Captura de Tela 2016-06-25 às 14.59.02Rodado em Preto e Branco e inteiramente em formato 4:3, as primeiras sequências já capturam pelo ritmo dinâmico e inventivo. Mas momentos pontuais do filme marcam pela força expressiva e de narratividade: a crise de pânico de Sombra, que é mostrada com eficácia, simplicidade e beleza, e o seu monólogo sobre o cinema mexicano que manifesta uma autocrítica, mas mais ainda, uma visão política sobre a função do cinema.

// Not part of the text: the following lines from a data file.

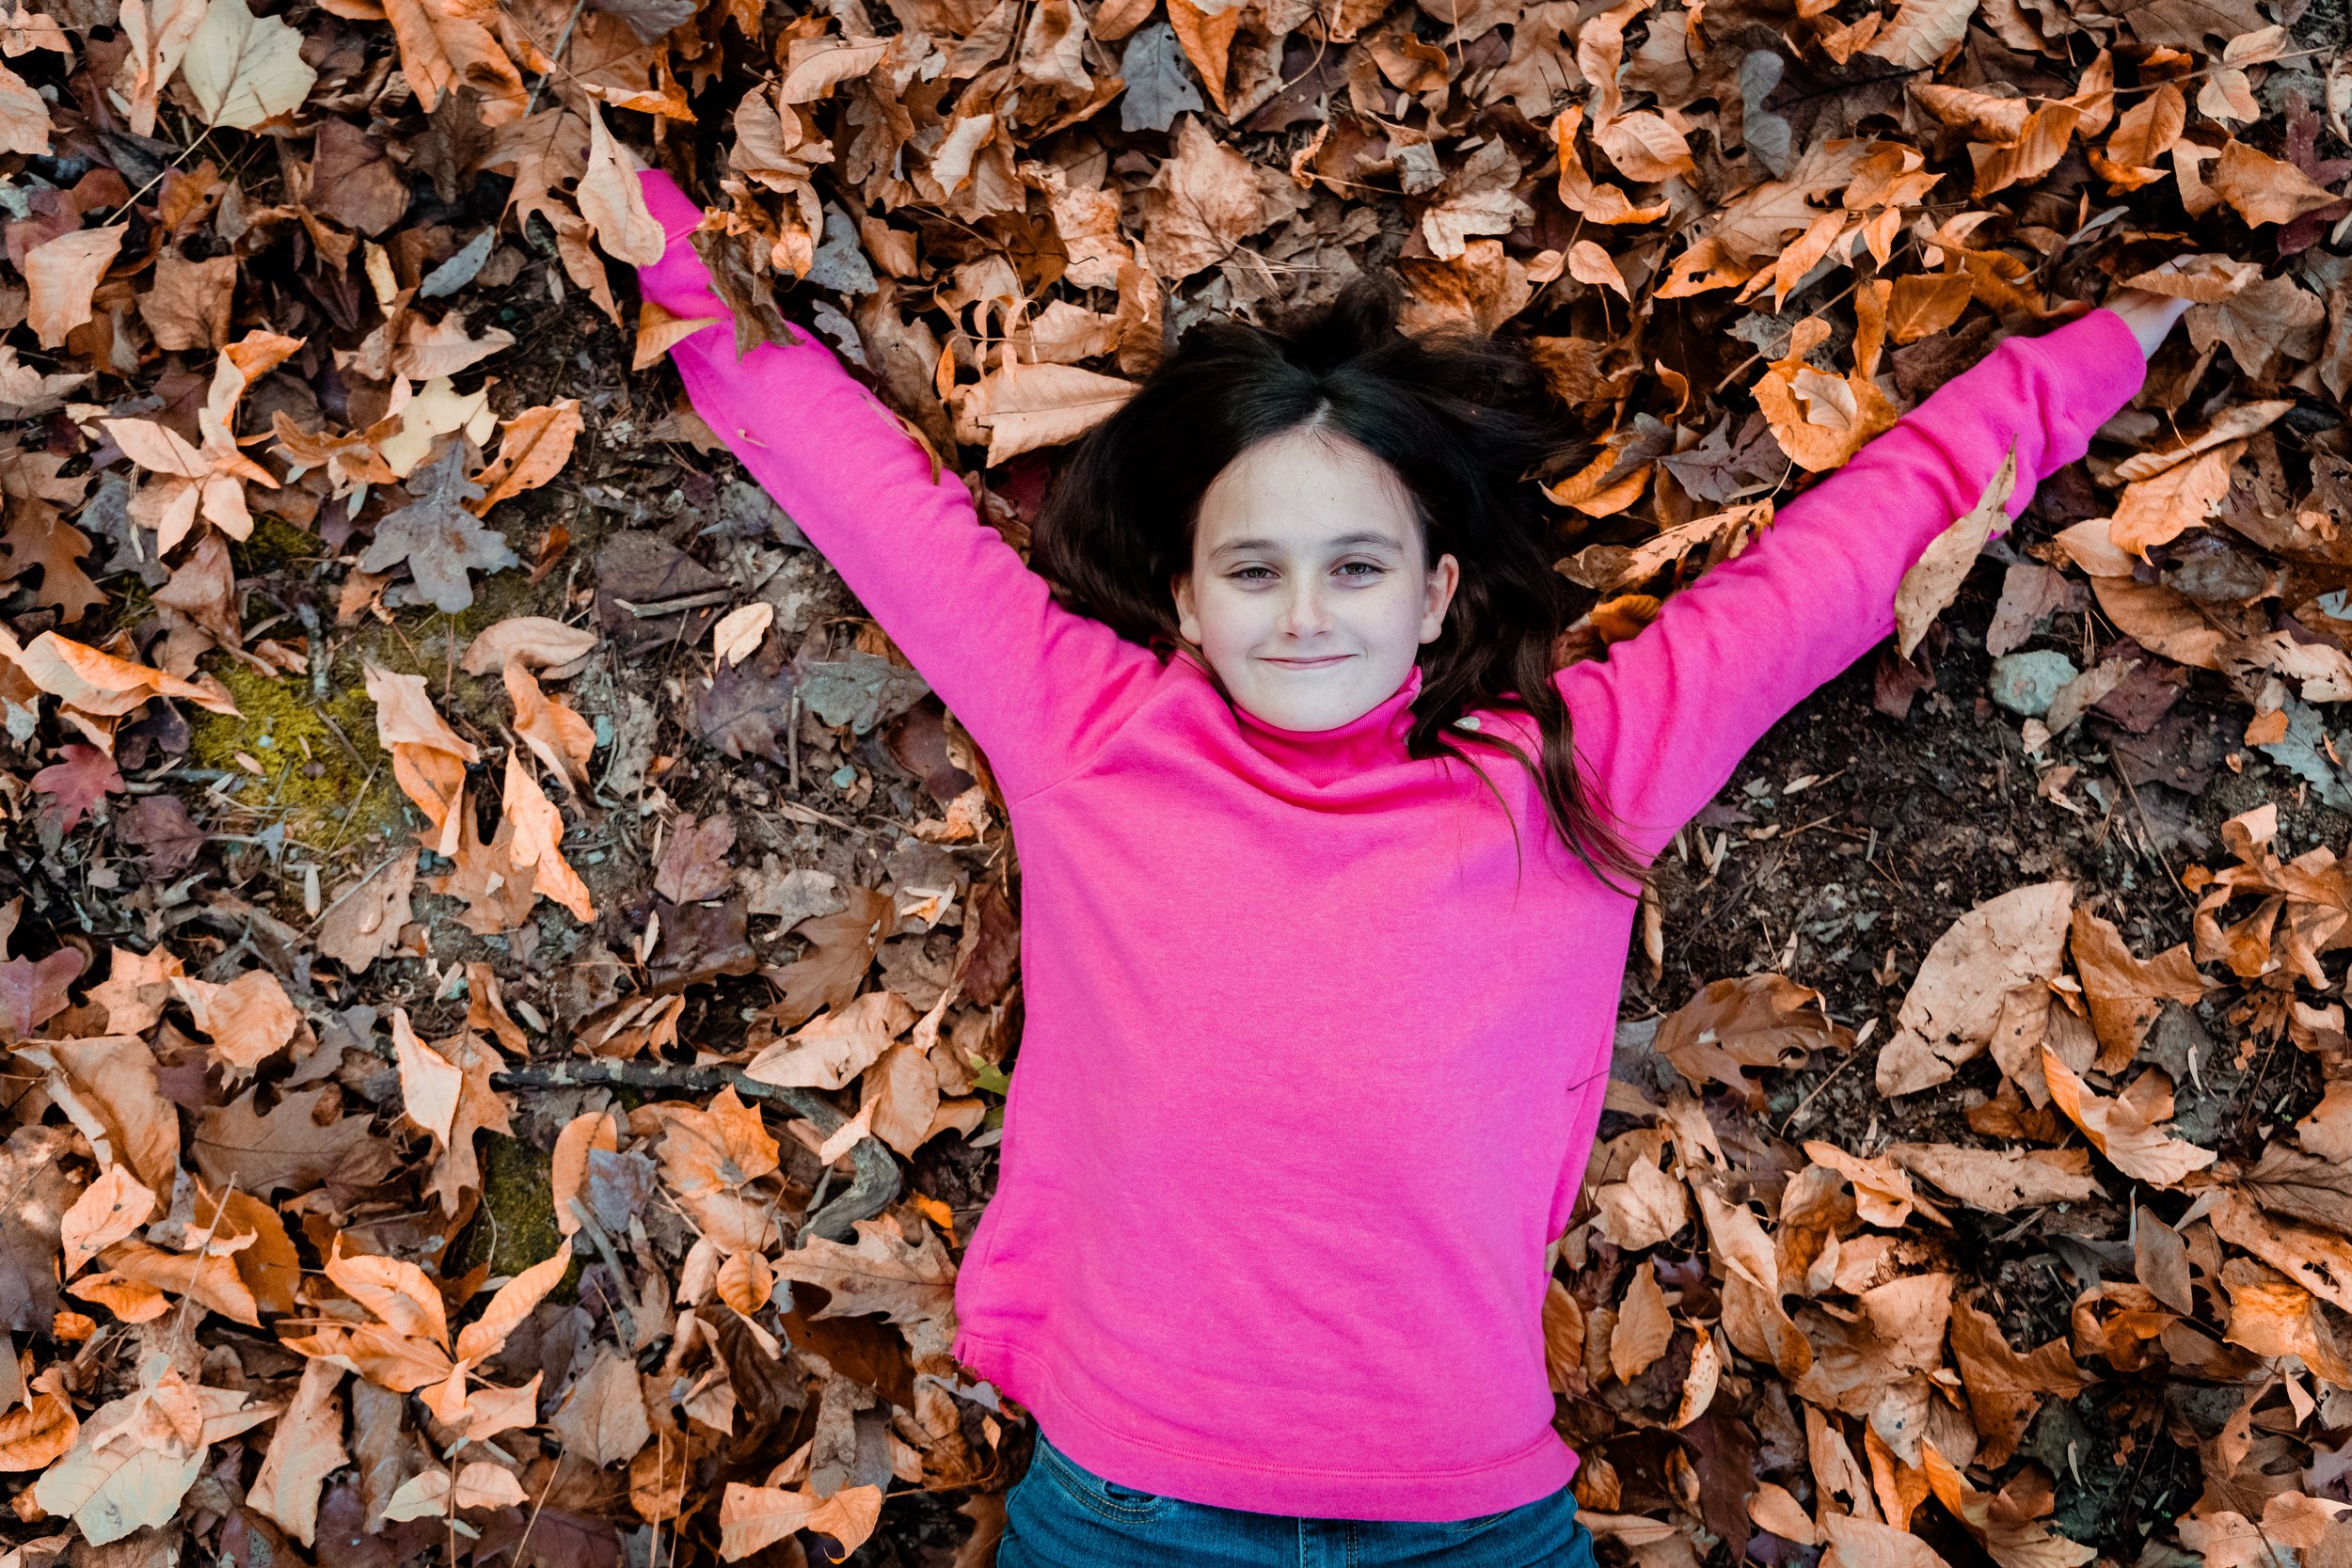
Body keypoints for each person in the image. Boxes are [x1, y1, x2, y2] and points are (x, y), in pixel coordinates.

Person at [629, 166, 2191, 1565]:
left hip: (1470, 1521)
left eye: (1357, 566)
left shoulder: (1578, 766)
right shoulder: (1087, 729)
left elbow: (1844, 561)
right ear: (1186, 601)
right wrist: (644, 225)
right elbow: (861, 487)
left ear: (1436, 594)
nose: (1307, 614)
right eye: (1254, 570)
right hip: (1127, 1506)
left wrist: (2117, 345)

¡Puto cine mexicano! Agarran unos pinches pordioseros y filman en blanco y negro y dicen que ya están haciendo cine de arte. Y los chingados directores, no conformes con la humillación de la Conquista, todavía van al Viejo Continente y le dicen a los críticos franceses que nuestro país no es más que un nido de marranos, rotos, diabéticos, agachados, ratoneros, fraudulentos, traicioneros, malacopa, putañeros, acomplejados y precoces”.

Sombra e Santos representam jovens de uma geração deslocada das grandes lutas políticas de seu tempo. Mas não são personagens politicamente alienados nem ideologicamente orientados. A ideologia não se revela só pela vontade, dirão alguns que, apressadamente, acusarão o filme de carregar uma mensagem crítica demais à esquerda. Mas, embora o filme não passe ao largo das questões políticas (tem as cenas de assembleias estudantis e de ocupações universitárias mais bem executadas que já vi), incumbe Sombra, poeta, sensível, amante e com crises de pânico, de assumir outras lutas que, para ele, são mais fundamentais naquele momento. Lutas íntimas, que emprestam à sua personalidade o drama da existência desesperada e inútil, ao ponto de temer a loucura, mas capaz de amar, sorrir e enfrentar o mundo. Se Sombra não se identifica com os jargões e com os conflitos dos estudantes grevistas, a sua própria existência transcende o conformismo da contestação daqueles jovens revolucionários impregnados de chavões e ideias de esquerda do século 20 (o filme é ambientado nos anos 1999-2000, no período de greves da UNAM – Universidade Nacional do México). Para Sombra, Ana, a quem ele ama e que é uma das lideranças dos movimentos estudantis, contesta um mundo sem deixar de pertencer ao mundo contestado.

Em Güeros, a crítica política dirigida à esquerda é provocadora, mas é tangencial. A crítica política maior que o filme transmite ataca a violência sistêmica difusa que transforma os jovens, as suas subjetividades, em sombras obrigadas a enfrentar a vida mesma, a vida – como diria Pasolini – existencial, direta, concreta, dramática, corpórea, das pessoas que vivem os impactos das realidades sociais injustas, o “mundo cultural” no interior do qual se exprimem física e existencialmente milhões de pessoas marginalizadas, excluídas, estigmatizadas, social e espiritualmente. Por isso, no filme, jamais ouvimos a música do roqueiro Epigmenio Cruz, que impacta imediatamente todos os personagens que a ouvem e que “poderia ter revolucionado o rock mexicano”, mas a pressentimos sob nossos próprios tons.

Captura de Tela 2016-06-25 às 15.00.12O filme, portanto, participa de um inventário de sensibilidade crítica que, no cinema brasileiro atual, é inexistente. Güeros acerta ao realizar com eficácia a conjunção de tensões estéticas e tensões emocionais, tensões próprias das linguagens artísticas, sem incorrer em experimentalismos formais injustificados, ao passo que logra, com simplicidade narrativa, revelar as nuances individuais de um grupo de jovens, e especialmente de Sombra, sem escorregar em propensões narcísicas.

Em tempo, o longa-metragem ganhou o prêmio de Melhor Filme Estreante em Berlim e o Melhor Filme Latino-Americano em San Sebastian. Por aqui, foi exibido no Festival Internacional de Cinema da Bienal de Curitiba, em 2015.